In March, IMF approved Kenya’s request for a 6-month extension of the stand-by arrangement to allow additional time to complete the outstanding reviews of its monetary policy.

IMF approved the $1.5 billion facility on March 14, 2016, for a period of 24 months. It is precautionary insurance that Kenya could draw on should the economy be in distress.

Although the facility was to expire on March 14, 2018, IMF revealed that the credit had been suspended mid-last year before expiry date because Kenya had failed to meet the agreed fiscal deficit reduction targets.

Yesterday police had to be called in to force transporters on go slow to pick fuel.

A contingent of General Service Unit police flushed out dealers staging protests at a fuel depot in Industrial Area.

The wholesalers under Kenya Independent Petroleum Distributors Association (Kipeda) had vowed to disrupt the distribution of fuel to protest the (VAT).

The police cleared the barricades and forced transporters to fill trucks

before they were escorted out of the Industrial Area depot as the government moved to allay the biting fuel shortage in the country.

Citing section 85 of the Energy Act (2006, the Electricity Regulatory Commission Wednesday suspended the Kipeda Holdings Limited licence over what it described as economic sabotage.


According to ERC, the firm was behind an elaborate intimidation scheme that has seen fuel transporters stage a strike over the implementation of the VAT on petroleum products.

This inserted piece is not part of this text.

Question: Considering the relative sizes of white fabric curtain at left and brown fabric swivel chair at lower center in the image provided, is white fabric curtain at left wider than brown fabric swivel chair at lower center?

The strike triggered fuel shortages in Nairobi and Mombasa.

In Parliament,

Muturi assured Kenyans that the matter will be resolved in due course and appealed for patience.

“This was just the first meeting but I want to assure you that going forward, we will be able to address the concerns of Kenyans. We were just trying to address the issue of fuel prices. Work is in progress,” Muturi said.

Rotich said: “We have started consultations today with a view of solving the issue at hand. We will hold a series of meetings until we get a solution. Out of these meetings, we will inform Kenyans accordingly on the progress.”

Deputy President William Ruto had assured Kenyans that the Executive would work with Parliament to resolve the rising fuel cost in the country, while Nasa leader Raila Odinga said Uhuru would revisit the issue.

Ruto said a balance would be struck between the government’s development plans and the need to cushion the public against price increases.

“The Executive will be meeting Parliament so as to address the concerns raised by Kenyans. As a matter of fact, a solution will be reached,” Ruto said.